“And not a vanity is given in vain.”

“Would ye be blest? despise low joys, low gains,

Disdain whatever Cornbury disdains,

Be virtuous, and be happy for your pains.”

[14.] Pope is the foremost literary figure of his age and century; and he is also the head of a school. He brought to perfection a style of writing verse which was followed by hundreds of clever writers. Cowper says of him:—

“But Pope—his musical finesse was such,

So nice his ear, so delicate his touch,—

Made poetry a mere mechanic art,

And every warbler has his tune by heart.”

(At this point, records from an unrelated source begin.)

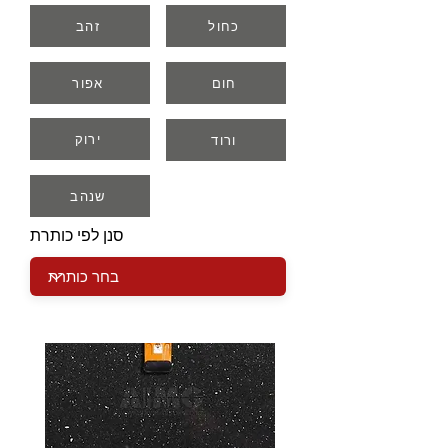
כחול
זהב
חום
אפור
ירוק
ורוד
שנהב
סנן לפי כותרת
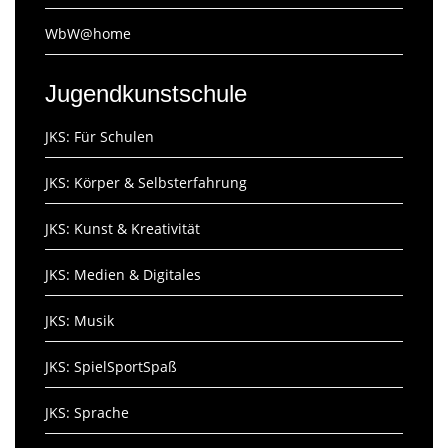
WbW@home
Jugendkunstschule
JKS: Für Schulen
JKS: Körper & Selbsterfahrung
JKS: Kunst & Kreativität
JKS: Medien & Digitales
JKS: Musik
JKS: SpielSportSpaß
JKS: Sprache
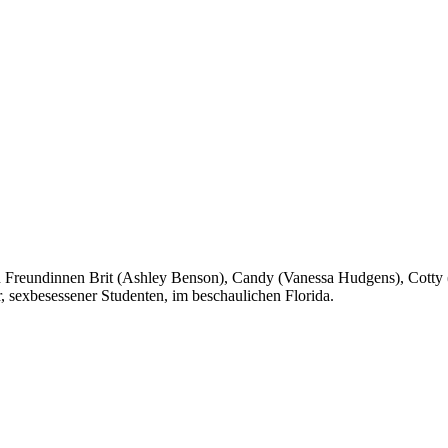
eten Freundinnen Brit (Ashley Benson), Candy (Vanessa Hudgens), Cott
r, sexbesessener Studenten, im beschaulichen Florida.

Pope was not the poet of nature or of humanity; he was the poet of “the town,” and of the Court. He was greatly influenced by the neatness and polish of French verse; and, from his boyhood, his great ambition was to be “a correct poet.” He worked and worked, polished and polished, until each idea had received at his hands its very neatest and most epigrammatic expression. In the art of condensed, compact, pointed, and yet harmonious and flowing verse, Pope has no equal. But, as a vehicle for poetry—for the love and sympathy with nature and man which every true poet must feel, Pope’s verse is artificial; and its style of expression has now died out. It was one of the chief missions of Wordsworth to drive the Popian second-hand vocabulary out of existence.